Very well. I will accept the plea (Emphasis supplied).
Two facts are of particular importance. First, it should be noted that at the outset of the taking of petitioner's plea his attorney stated that petitioner had not "indicated in any way his guilt in this matter to me." Thus, petitioner apparently was pleading guilty to the charge while at the same time protesting his innocence. And, while this court recognizes that admissions of guilt are not required prior to the entry of a valid guilty plea, North Carolina v. Alford, 400 U.S. 25, 91 S.Ct. 160, 27 L.Ed.2d 162 (1970), it is also well settled that such a guilty plea, accompanied by an affirmation of innocence, particularly requires that a factual basis for the plea indicating the defendant's guilt appears in the record. Id. at 37; United States v. Neel, 547 F.2d 95, 96 (9th Cir. 1976); United States v. Davis, 516 F.2d 574, 577-78 (7th Cir. 1975). Cf. Kloner v. United States, 535 F.2d 730, 734 (2d Cir. 1976), cert. denied, 429 U.S. 942, 97 S.Ct. 361, 50 L.Ed.2d 312. Moreover, the Seventh Circuit has expressly stated that:
Of course, "(w)hen a defendant seeks to plead guilty while protesting his innocence the trial judge is confronted with a danger signal," and he must be especially careful in discharging his duties under Rule 11.
United States v. Davis, supra at 578, quoting United States v. Gaskins, 158 U.S.App.D.C. 267, 485 F.2d 1046, 1049 (1973).
Second, in the case at bar, only the indictment was read to the petitioner and he thereupon was asked, "How do you plead to that count, Mr. Winston." Petitioner's response of "guilty" as well as his response of "Yes, sir," to the next question, "You do so offer your plea of guilty because you are guilty and you do so of your own will and accord, do you," was insufficient to establish a factual basis for the plea. Thus, this case is factually similar to Rizzo v.

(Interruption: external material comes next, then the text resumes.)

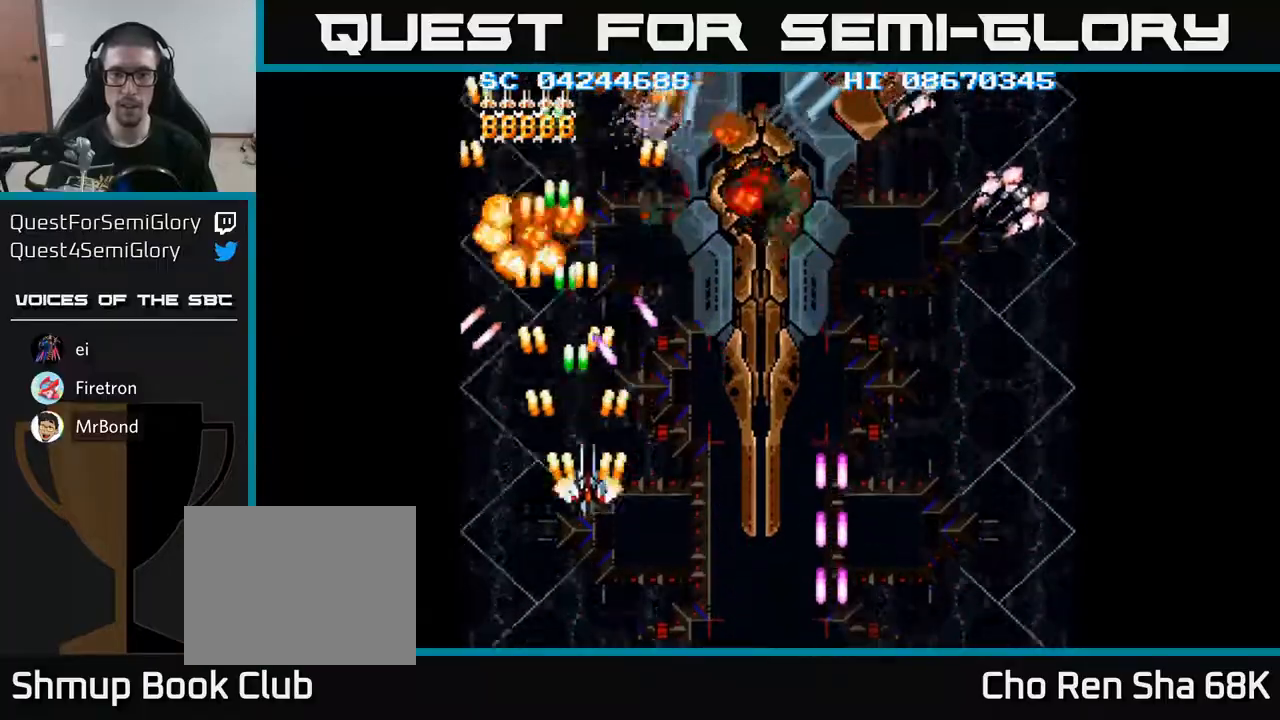
{"buttons": ["A", "DPAD_RIGHT"], "events": [[350, "DPAD_DOWN", "up"]]}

United States, 516 F.2d 789 (2d Cir. 1975), in which the court held that the mere reading of the indictment to a defendant who plead guilty while protesting his innocence was insufficient for purposes of establishing a rule 11 factual basis for the plea. See also United States v. Price, 538 F.2d 722 (5th Cir. 1976). Moreover, unlike cases such as Jimenez v. United States, 487 F.2d 212 (5th Cir. 1973), cert. denied, 416 U.S. 916, 94 S.Ct. 1623, 40 L.Ed.2d 118 (1974), where the reading of a simple indictment was sufficient to establish a factual basis for a plea where the defendant admits his guilt, in the case at bar the indictment contained complex legal language and was not the recitation of a simple crime.
It is also important to note that petitioner's response of "Yes, sir." was a single response to a two part question. Whether petitioner was admitting his guilty is thus ambiguous from his response.
Accordingly, because of the failure to properly comply with the requirements of rule 11(f), petitioner's guilty plea is hereby vacated and his petition for a writ of habeas corpus is granted. While this court recognizes that the judicial system can not operate unless finality is given to pleas of guilty in criminal cases, this court can not blind itself when it sees that a fundamental error infringing a criminal defendant's rights has occurred. Cf. Blackledge v. Allison, 431 U.S. 63, 97 S.Ct. 1621, 52 L.Ed.2d 136 (1977).
It is so ordered.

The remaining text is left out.